§ **Task description**
Take the data below and filter it for lines containing the word "herunder"; show each line found.

===============

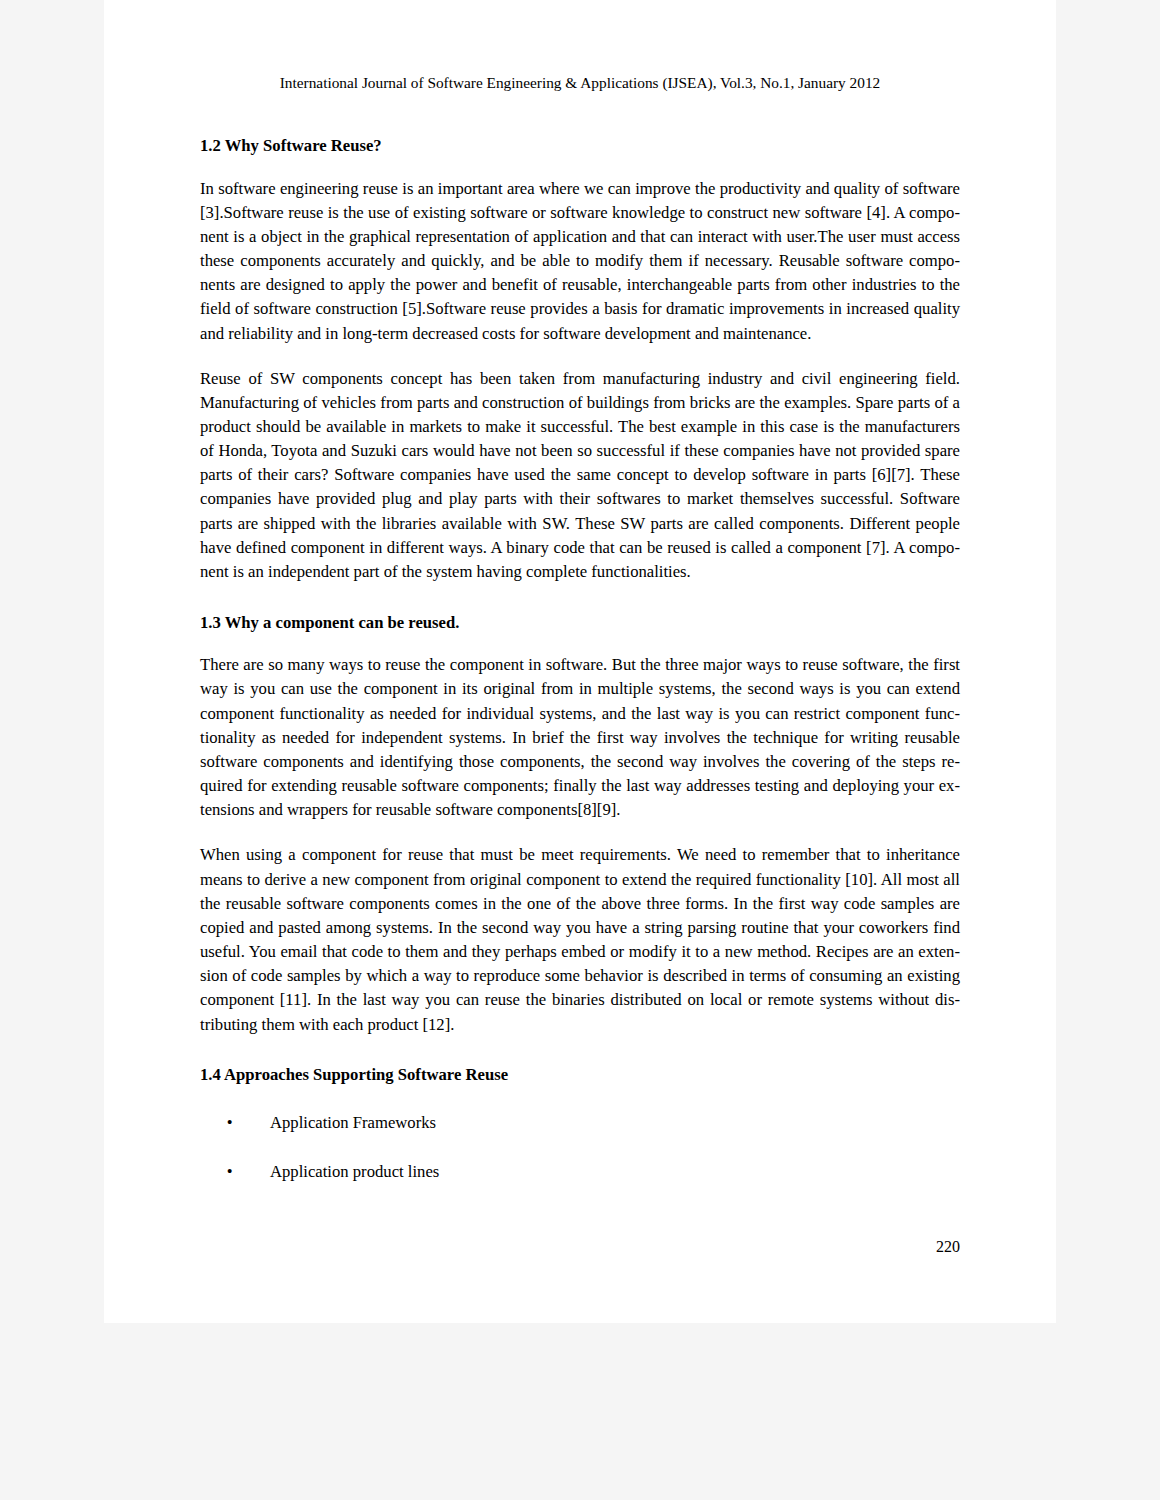International Journal of Software Engineering & Applications (IJSEA), Vol.3, No.1, January 2012
1.2 Why Software Reuse?
In software engineering reuse is an important area where we can improve the productivity and quality of software [3].Software reuse is the use of existing software or software knowledge to construct new software [4]. A component is a object in the graphical representation of application and that can interact with user.The user must access these components accurately and quickly, and be able to modify them if necessary. Reusable software components are designed to apply the power and benefit of reusable, interchangeable parts from other industries to the field of software construction [5].Software reuse provides a basis for dramatic improvements in increased quality and reliability and in long-term decreased costs for software development and maintenance.
Reuse of SW components concept has been taken from manufacturing industry and civil engineering field. Manufacturing of vehicles from parts and construction of buildings from bricks are the examples. Spare parts of a product should be available in markets to make it successful. The best example in this case is the manufacturers of Honda, Toyota and Suzuki cars would have not been so successful if these companies have not provided spare parts of their cars? Software companies have used the same concept to develop software in parts [6][7]. These companies have provided plug and play parts with their softwares to market themselves successful. Software parts are shipped with the libraries available with SW. These SW parts are called components. Different people have defined component in different ways. A binary code that can be reused is called a component [7]. A component is an independent part of the system having complete functionalities.
1.3 Why a component can be reused.
There are so many ways to reuse the component in software. But the three major ways to reuse software, the first way is you can use the component in its original from in multiple systems, the second ways is you can extend component functionality as needed for individual systems, and the last way is you can restrict component functionality as needed for independent systems. In brief the first way involves the technique for writing reusable software components and identifying those components, the second way involves the covering of the steps required for extending reusable software components; finally the last way addresses testing and deploying your extensions and wrappers for reusable software components[8][9].
When using a component for reuse that must be meet requirements. We need to remember that to inheritance means to derive a new component from original component to extend the required functionality [10]. All most all the reusable software components comes in the one of the above three forms. In the first way code samples are copied and pasted among systems. In the second way you have a string parsing routine that your coworkers find useful. You email that code to them and they perhaps embed or modify it to a new method. Recipes are an extension of code samples by which a way to reproduce some behavior is described in terms of consuming an existing component [11]. In the last way you can reuse the binaries distributed on local or remote systems without distributing them with each product [12].
1.4 Approaches Supporting Software Reuse
Application Frameworks
Application product lines
220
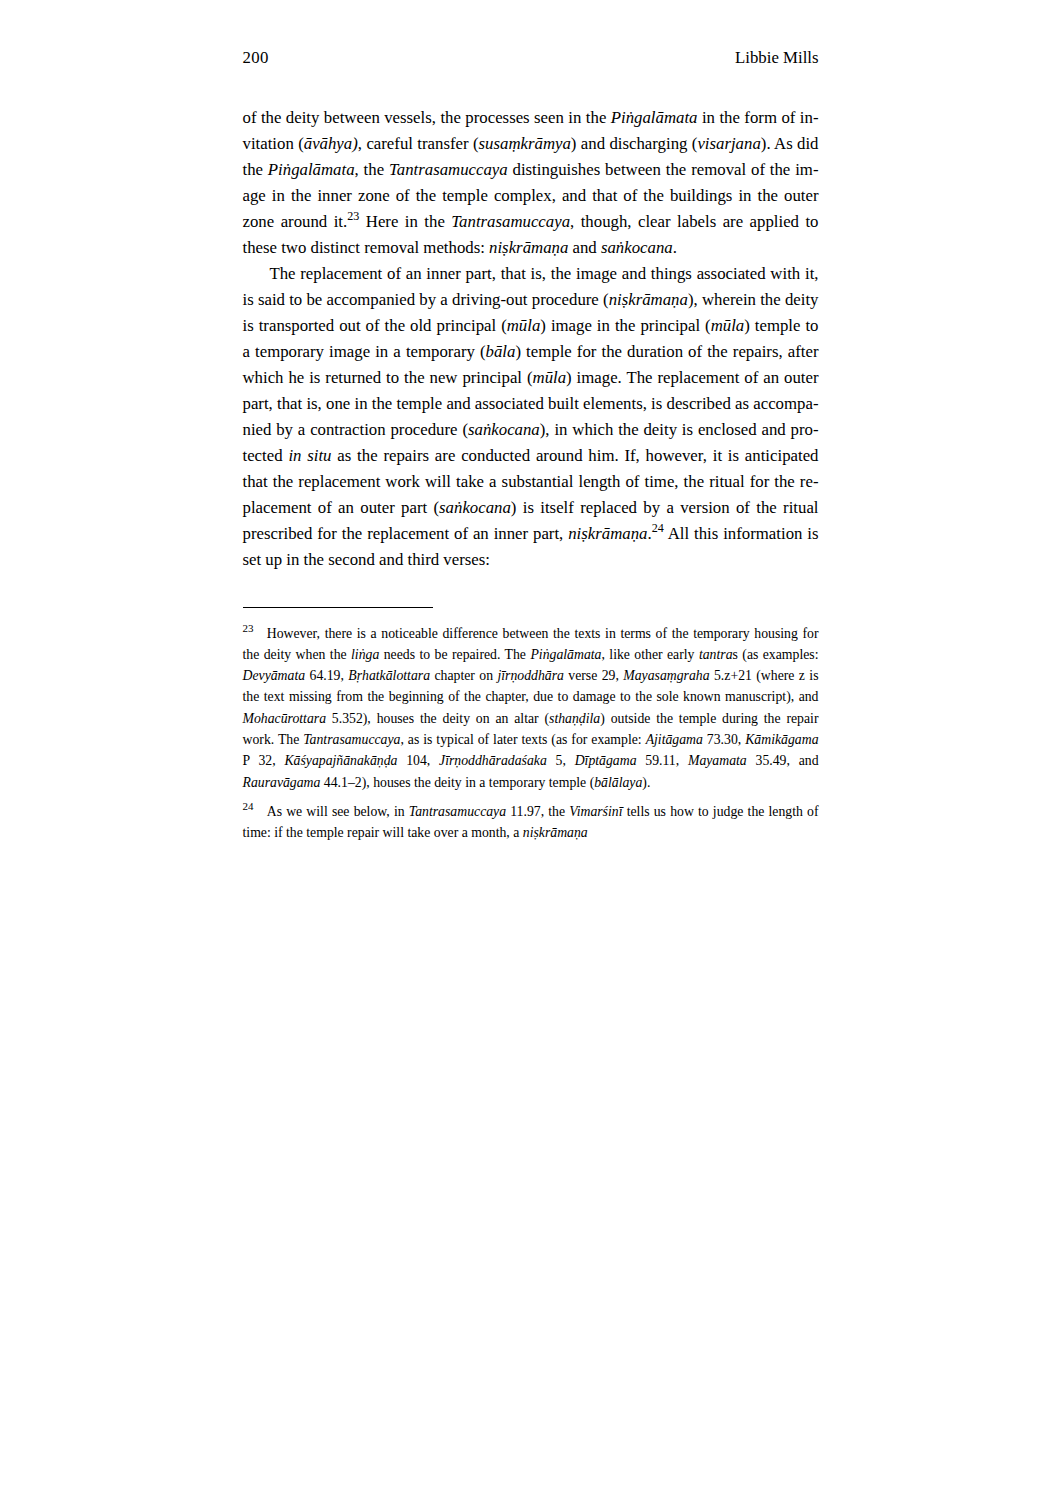200 Libbie Mills
of the deity between vessels, the processes seen in the Piṅgalāmata in the form of invitation (āvāhya), careful transfer (susaṃkrāmya) and discharging (visarjana). As did the Piṅgalāmata, the Tantrasamuccaya distinguishes between the removal of the image in the inner zone of the temple complex, and that of the buildings in the outer zone around it.23 Here in the Tantrasamuccaya, though, clear labels are applied to these two distinct removal methods: niṣkrāmaṇa and saṅkocana.
The replacement of an inner part, that is, the image and things associated with it, is said to be accompanied by a driving-out procedure (niṣkrāmaṇa), wherein the deity is transported out of the old principal (mūla) image in the principal (mūla) temple to a temporary image in a temporary (bāla) temple for the duration of the repairs, after which he is returned to the new principal (mūla) image. The replacement of an outer part, that is, one in the temple and associated built elements, is described as accompanied by a contraction procedure (saṅkocana), in which the deity is enclosed and protected in situ as the repairs are conducted around him. If, however, it is anticipated that the replacement work will take a substantial length of time, the ritual for the replacement of an outer part (saṅkocana) is itself replaced by a version of the ritual prescribed for the replacement of an inner part, niṣkrāmaṇa.24 All this information is set up in the second and third verses:
23 However, there is a noticeable difference between the texts in terms of the temporary housing for the deity when the liṅga needs to be repaired. The Piṅgalāmata, like other early tantras (as examples: Devyāmata 64.19, Bṛhatkālottara chapter on jīrṇoddhāra verse 29, Mayasaṃgraha 5.z+21 (where z is the text missing from the beginning of the chapter, due to damage to the sole known manuscript), and Mohacūrottara 5.352), houses the deity on an altar (sthaṇḍila) outside the temple during the repair work. The Tantrasamuccaya, as is typical of later texts (as for example: Ajitāgama 73.30, Kāmikāgama P 32, Kāśyapajñānakāṇḍa 104, Jīrṇoddhāradaśaka 5, Dīptāgama 59.11, Mayamata 35.49, and Rauravāgama 44.1–2), houses the deity in a temporary temple (bālālaya).
24 As we will see below, in Tantrasamuccaya 11.97, the Vimarśinī tells us how to judge the length of time: if the temple repair will take over a month, a niṣkrāmaṇa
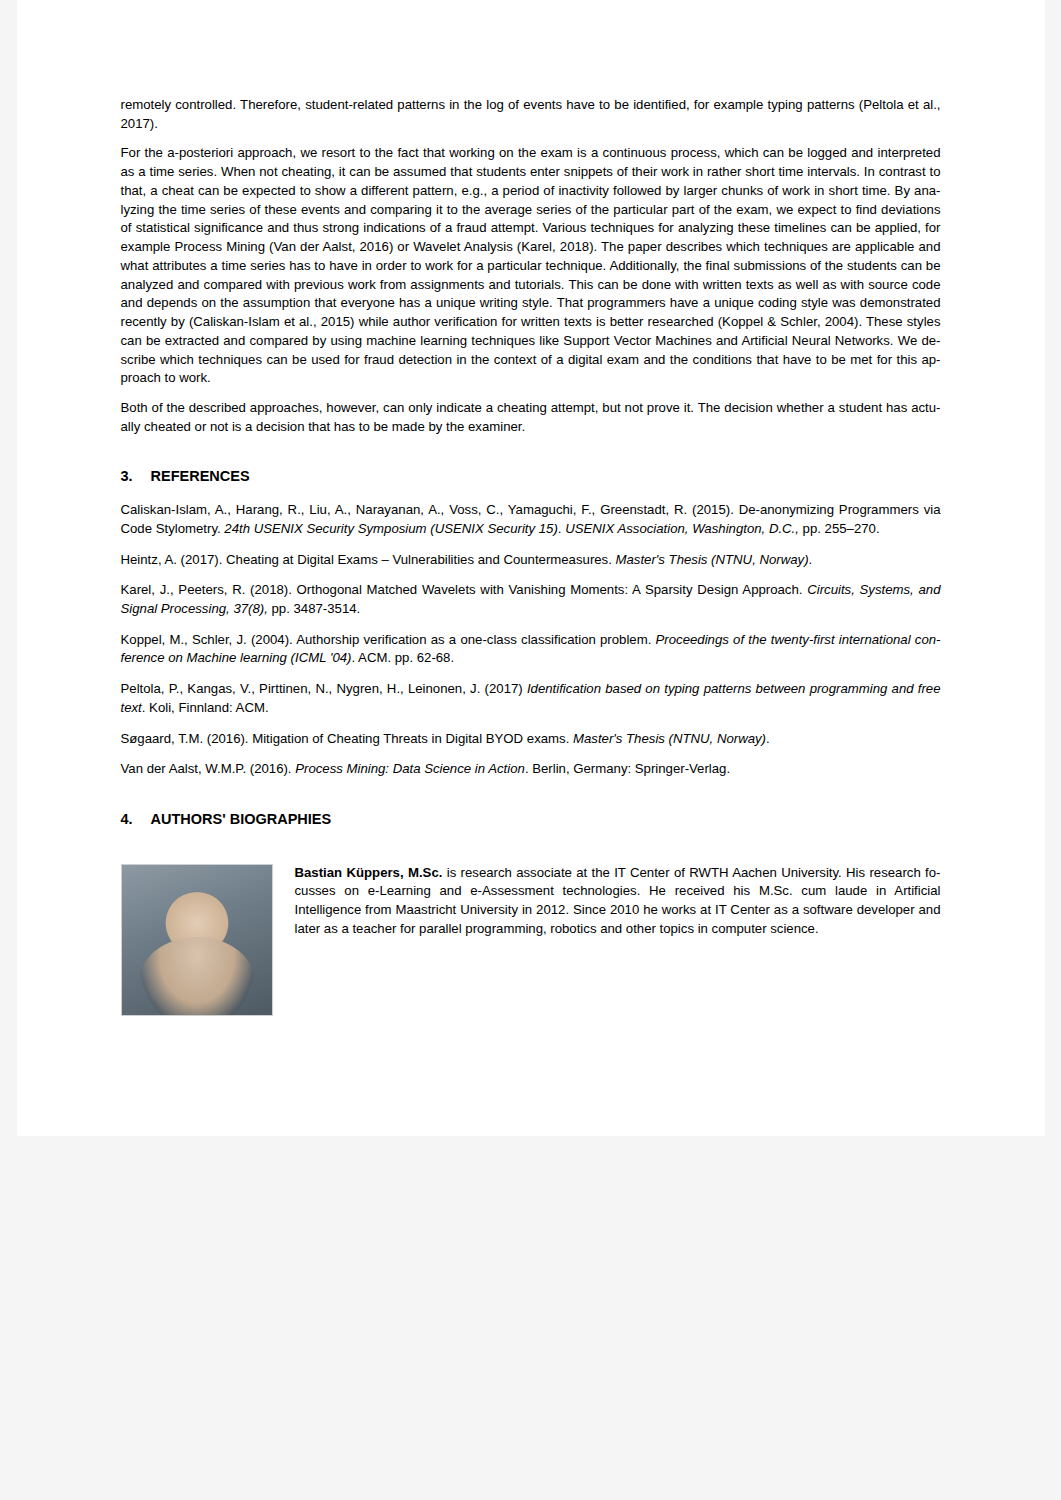remotely controlled. Therefore, student-related patterns in the log of events have to be identified, for example typing patterns (Peltola et al., 2017).
For the a-posteriori approach, we resort to the fact that working on the exam is a continuous process, which can be logged and interpreted as a time series. When not cheating, it can be assumed that students enter snippets of their work in rather short time intervals. In contrast to that, a cheat can be expected to show a different pattern, e.g., a period of inactivity followed by larger chunks of work in short time. By analyzing the time series of these events and comparing it to the average series of the particular part of the exam, we expect to find deviations of statistical significance and thus strong indications of a fraud attempt. Various techniques for analyzing these timelines can be applied, for example Process Mining (Van der Aalst, 2016) or Wavelet Analysis (Karel, 2018). The paper describes which techniques are applicable and what attributes a time series has to have in order to work for a particular technique. Additionally, the final submissions of the students can be analyzed and compared with previous work from assignments and tutorials. This can be done with written texts as well as with source code and depends on the assumption that everyone has a unique writing style. That programmers have a unique coding style was demonstrated recently by (Caliskan-Islam et al., 2015) while author verification for written texts is better researched (Koppel & Schler, 2004). These styles can be extracted and compared by using machine learning techniques like Support Vector Machines and Artificial Neural Networks. We describe which techniques can be used for fraud detection in the context of a digital exam and the conditions that have to be met for this approach to work.
Both of the described approaches, however, can only indicate a cheating attempt, but not prove it. The decision whether a student has actually cheated or not is a decision that has to be made by the examiner.
3. REFERENCES
Caliskan-Islam, A., Harang, R., Liu, A., Narayanan, A., Voss, C., Yamaguchi, F., Greenstadt, R. (2015). De-anonymizing Programmers via Code Stylometry. 24th USENIX Security Symposium (USENIX Security 15). USENIX Association, Washington, D.C., pp. 255–270.
Heintz, A. (2017). Cheating at Digital Exams – Vulnerabilities and Countermeasures. Master's Thesis (NTNU, Norway).
Karel, J., Peeters, R. (2018). Orthogonal Matched Wavelets with Vanishing Moments: A Sparsity Design Approach. Circuits, Systems, and Signal Processing, 37(8), pp. 3487-3514.
Koppel, M., Schler, J. (2004). Authorship verification as a one-class classification problem. Proceedings of the twenty-first international conference on Machine learning (ICML '04). ACM. pp. 62-68.
Peltola, P., Kangas, V., Pirttinen, N., Nygren, H., Leinonen, J. (2017) Identification based on typing patterns between programming and free text. Koli, Finnland: ACM.
Søgaard, T.M. (2016). Mitigation of Cheating Threats in Digital BYOD exams. Master's Thesis (NTNU, Norway).
Van der Aalst, W.M.P. (2016). Process Mining: Data Science in Action. Berlin, Germany: Springer-Verlag.
4. AUTHORS' BIOGRAPHIES
Bastian Küppers, M.Sc. is research associate at the IT Center of RWTH Aachen University. His research focusses on e-Learning and e-Assessment technologies. He received his M.Sc. cum laude in Artificial Intelligence from Maastricht University in 2012. Since 2010 he works at IT Center as a software developer and later as a teacher for parallel programming, robotics and other topics in computer science.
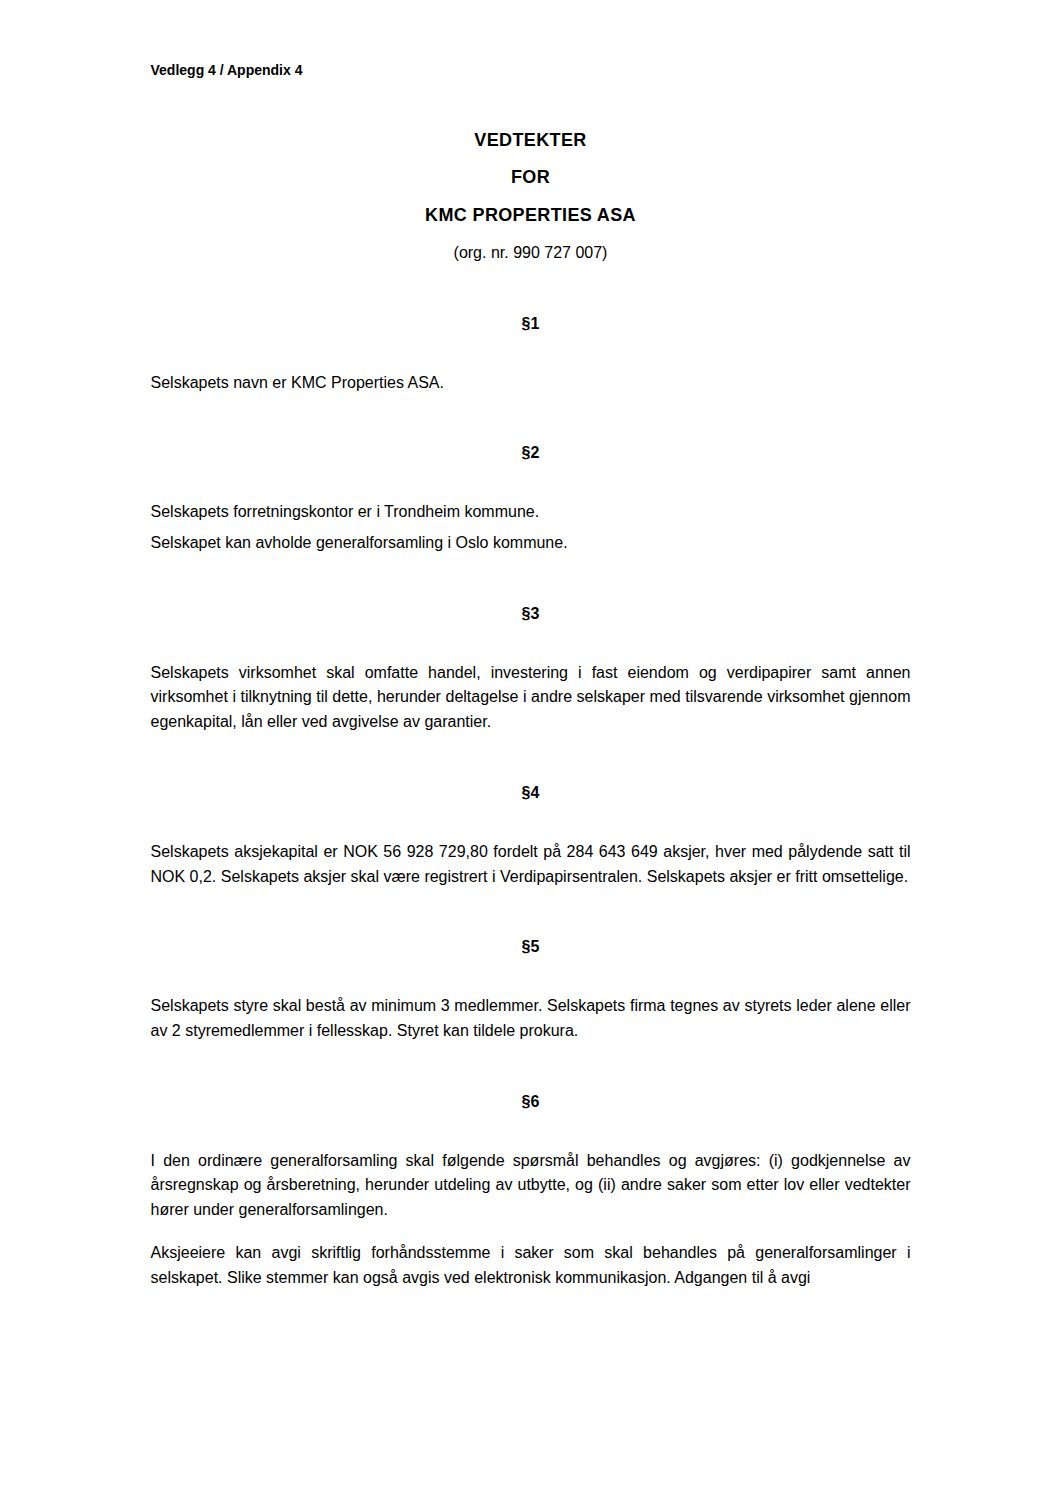Vedlegg 4 / Appendix 4
VEDTEKTER
FOR
KMC PROPERTIES ASA
(org. nr. 990 727 007)
§1
Selskapets navn er KMC Properties ASA.
§2
Selskapets forretningskontor er i Trondheim kommune.
Selskapet kan avholde generalforsamling i Oslo kommune.
§3
Selskapets virksomhet skal omfatte handel, investering i fast eiendom og verdipapirer samt annen virksomhet i tilknytning til dette, herunder deltagelse i andre selskaper med tilsvarende virksomhet gjennom egenkapital, lån eller ved avgivelse av garantier.
§4
Selskapets aksjekapital er NOK 56 928 729,80 fordelt på 284 643 649 aksjer, hver med pålydende satt til NOK 0,2. Selskapets aksjer skal være registrert i Verdipapirsentralen. Selskapets aksjer er fritt omsettelige.
§5
Selskapets styre skal bestå av minimum 3 medlemmer. Selskapets firma tegnes av styrets leder alene eller av 2 styremedlemmer i fellesskap. Styret kan tildele prokura.
§6
I den ordinære generalforsamling skal følgende spørsmål behandles og avgjøres: (i) godkjennelse av årsregnskap og årsberetning, herunder utdeling av utbytte, og (ii) andre saker som etter lov eller vedtekter hører under generalforsamlingen.
Aksjeeiere kan avgi skriftlig forhåndsstemme i saker som skal behandles på generalforsamlinger i selskapet. Slike stemmer kan også avgis ved elektronisk kommunikasjon. Adgangen til å avgi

===============

§ **Output for this task**
Selskapets virksomhet skal omfatte handel, investering i fast eiendom og verdipapirer samt annen virksomhet i tilknytning til dette, herunder deltagelse i andre selskaper med tilsvarende virksomhet gjennom egenkapital, lån eller ved avgivelse av garantier.
I den ordinære generalforsamling skal følgende spørsmål behandles og avgjøres: (i) godkjennelse av årsregnskap og årsberetning, herunder utdeling av utbytte, og (ii) andre saker som etter lov eller vedtekter hører under generalforsamlingen.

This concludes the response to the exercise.